_Extracted text_.
Mar 30, 2014

Prokofiev: Peter and the Wolf (SACD review)

Also, Beintus: Wolf Tracks. Mikhail Gorbachev, Sophia Loren, Bill Clinton. Kent Nagano, Russian National Orchestra. PentaTone Classics 5186 011.

Mikhail Gorbachev? Sophia Loren? Bill Clinton? What goes on here? PentaTone Classics assembled an all-star cast of narrators for their coupling of Prokofiev's perennial favorite, Peter and the Wolf, written in 1936, and Jean-Pascal Beintus's newer work, Wolf Tracks, which premiered in 2002. The PentaTone disc, which won a Grammy in 2004, is a plea for cooperation and understanding among the peoples of the world and the environment they share. It's really quite a sweet notion, and the coupling of the two compositions effectively demonstrates the viability of the idea. Now, if we could just force the governments of the world to listen and behave themselves, maybe we'd get somewhere.

Mr. Gorbachev introduces the disc, comments in between the two works, and concludes with an epilogue. Ms. Loren sweetly narrates Peter, and Mr. Clinton narrates Wolf Tracks. Together, they make a formidable team. Of course, despite the disc's well-meaning intent, it is probably for Peter and the Wolf that most people would buy it, and, fortunately, it is a decent account. Ms. Loren injects a note of warmth and humor into the piece, and Kent Nagano and the Russian National Orchestra play with conviction, grace, and wit. Never does Nagano let the work flag, and never do the characters it portrays seem anything but well defined and recognizable. Although I still have a special fondness for the old (1957) Vanguard recording of Peter, wonderfully narrated by Boris Karloff, it's not a bad account from this newcomer, if gentler and less menacing.

The companion piece, Wolf Tracks, is a more debatable proposition. If somewhat lightweight, it's nevertheless a pleasant enough appeal for tolerance, as Peter's grandson learns about the importance of wolves and all creatures in the great scheme of things. I enjoyed it, along with Mr. Clinton's homey touch at narration, but it isn't the kind of thing I might find myself going back to. It was kind of a one-off proposition for me.

The 2003 audio from PentaTone reminds me of some of Telarc's albums, and the recording comes to us as a hybrid Super Audio CD (SACD), so it contains both a multichannel layer and an ordinary two-channel layer. One can play it on an SACD player or in stereo only on an ordinary CD player. As one might expect, it sounded fairly good in the two-channel SACD stereo mode to which I listened, the narration perhaps a little close but the orchestra opening up well behind it, both left-to-right and front-to-back. Frequency response, bass, transient impact, and such are what we have come to admire from SACD's, perhaps a tad warm, soft, and veiled but natural enough regardless.

_Task requirements_.
**A)** Based on the Peter and the Wolf review, say whether each statement agrees with it: (i) Sophia Loren narrates Wolf Tracks; (ii) the disc won a Grammy in 2004; (iii) the reviewer listened in the multichannel mode. For each, answer yes or no and quote the words from the review that decide it.
**B)** Rewrite the paragraph of the Peter and the Wolf review that begins "Mr. Gorbachev introduces the disc" as a short list that keeps its main facts.

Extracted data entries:
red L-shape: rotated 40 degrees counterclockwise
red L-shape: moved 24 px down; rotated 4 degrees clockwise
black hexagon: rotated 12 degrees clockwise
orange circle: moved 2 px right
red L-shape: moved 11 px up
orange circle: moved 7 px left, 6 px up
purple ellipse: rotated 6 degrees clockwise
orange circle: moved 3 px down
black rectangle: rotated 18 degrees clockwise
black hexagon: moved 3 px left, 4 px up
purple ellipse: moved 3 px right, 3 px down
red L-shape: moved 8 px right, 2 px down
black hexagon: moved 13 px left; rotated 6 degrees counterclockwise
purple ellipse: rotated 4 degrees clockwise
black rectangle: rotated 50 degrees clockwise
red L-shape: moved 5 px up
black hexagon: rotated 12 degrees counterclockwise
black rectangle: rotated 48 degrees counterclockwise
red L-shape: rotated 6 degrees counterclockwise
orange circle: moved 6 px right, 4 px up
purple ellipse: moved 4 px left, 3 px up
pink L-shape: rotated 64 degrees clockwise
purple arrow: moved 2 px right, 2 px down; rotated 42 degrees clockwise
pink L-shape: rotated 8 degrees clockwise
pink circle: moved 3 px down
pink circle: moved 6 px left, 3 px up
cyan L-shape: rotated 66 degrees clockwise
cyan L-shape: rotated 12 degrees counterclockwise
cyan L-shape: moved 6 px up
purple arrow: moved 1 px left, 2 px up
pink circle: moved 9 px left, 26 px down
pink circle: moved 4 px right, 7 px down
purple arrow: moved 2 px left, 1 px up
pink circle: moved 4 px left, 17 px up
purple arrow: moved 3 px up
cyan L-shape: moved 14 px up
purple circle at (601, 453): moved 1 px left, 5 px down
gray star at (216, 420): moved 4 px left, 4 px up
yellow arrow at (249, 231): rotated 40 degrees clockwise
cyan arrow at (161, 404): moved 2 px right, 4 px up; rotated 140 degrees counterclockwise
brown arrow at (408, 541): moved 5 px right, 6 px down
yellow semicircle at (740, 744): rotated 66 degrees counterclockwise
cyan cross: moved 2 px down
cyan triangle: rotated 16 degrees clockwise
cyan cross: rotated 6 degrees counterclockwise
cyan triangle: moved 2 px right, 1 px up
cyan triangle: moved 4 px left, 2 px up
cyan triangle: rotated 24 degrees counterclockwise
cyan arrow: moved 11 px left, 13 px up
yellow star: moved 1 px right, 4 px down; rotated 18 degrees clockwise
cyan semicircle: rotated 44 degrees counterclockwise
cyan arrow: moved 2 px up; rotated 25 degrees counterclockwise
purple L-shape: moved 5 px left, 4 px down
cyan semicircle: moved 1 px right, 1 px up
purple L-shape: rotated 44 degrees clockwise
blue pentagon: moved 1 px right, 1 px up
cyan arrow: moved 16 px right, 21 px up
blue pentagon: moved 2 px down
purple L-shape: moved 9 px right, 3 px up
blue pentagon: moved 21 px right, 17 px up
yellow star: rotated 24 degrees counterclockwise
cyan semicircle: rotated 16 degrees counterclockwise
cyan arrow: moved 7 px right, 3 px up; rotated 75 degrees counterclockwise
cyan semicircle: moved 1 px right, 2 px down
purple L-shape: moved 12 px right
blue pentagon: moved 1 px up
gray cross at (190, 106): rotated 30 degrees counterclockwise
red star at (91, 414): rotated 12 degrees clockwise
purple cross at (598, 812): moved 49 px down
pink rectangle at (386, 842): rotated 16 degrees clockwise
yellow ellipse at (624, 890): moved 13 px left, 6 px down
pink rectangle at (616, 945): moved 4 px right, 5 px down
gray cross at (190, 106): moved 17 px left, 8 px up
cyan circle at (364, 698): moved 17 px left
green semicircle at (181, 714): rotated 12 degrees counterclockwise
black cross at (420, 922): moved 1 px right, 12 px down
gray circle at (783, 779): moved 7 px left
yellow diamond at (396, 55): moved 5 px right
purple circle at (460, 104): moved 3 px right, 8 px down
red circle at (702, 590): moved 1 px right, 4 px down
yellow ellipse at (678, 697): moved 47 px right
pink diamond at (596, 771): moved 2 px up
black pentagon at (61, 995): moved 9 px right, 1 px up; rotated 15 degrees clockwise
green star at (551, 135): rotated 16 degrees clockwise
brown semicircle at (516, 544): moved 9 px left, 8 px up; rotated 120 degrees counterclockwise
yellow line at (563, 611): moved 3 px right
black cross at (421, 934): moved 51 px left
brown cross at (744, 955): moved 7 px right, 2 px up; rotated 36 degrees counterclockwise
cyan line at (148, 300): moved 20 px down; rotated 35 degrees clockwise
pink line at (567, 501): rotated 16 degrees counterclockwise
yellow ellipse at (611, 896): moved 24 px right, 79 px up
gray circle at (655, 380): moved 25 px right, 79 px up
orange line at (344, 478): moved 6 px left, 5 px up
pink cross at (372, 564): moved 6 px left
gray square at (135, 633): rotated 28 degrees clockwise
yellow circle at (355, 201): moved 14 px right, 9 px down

_Answer section_.
**A)**
(i) No: "Ms. Loren sweetly narrates Peter, and Mr. Clinton narrates Wolf Tracks."
(ii) Yes: "The PentaTone disc, which won a Grammy in 2004"
(iii) No: "it sounded fairly good in the two-channel SACD stereo mode to which I listened"

**B)**
- Gorbachev introduces the disc, comments between the two works, and gives an epilogue.
- Loren narrates Peter, and Clinton narrates Wolf Tracks.
- Most buyers will probably want the disc for Peter and the Wolf, which gets a decent performance.
- Loren adds warmth and humor. Nagano and the Russian National Orchestra play with conviction, grace, and wit, never letting the work flag and keeping the characters well defined.
- The reviewer still prefers the 1957 Vanguard recording narrated by Boris Karloff but finds this one good, if gentler and less menacing.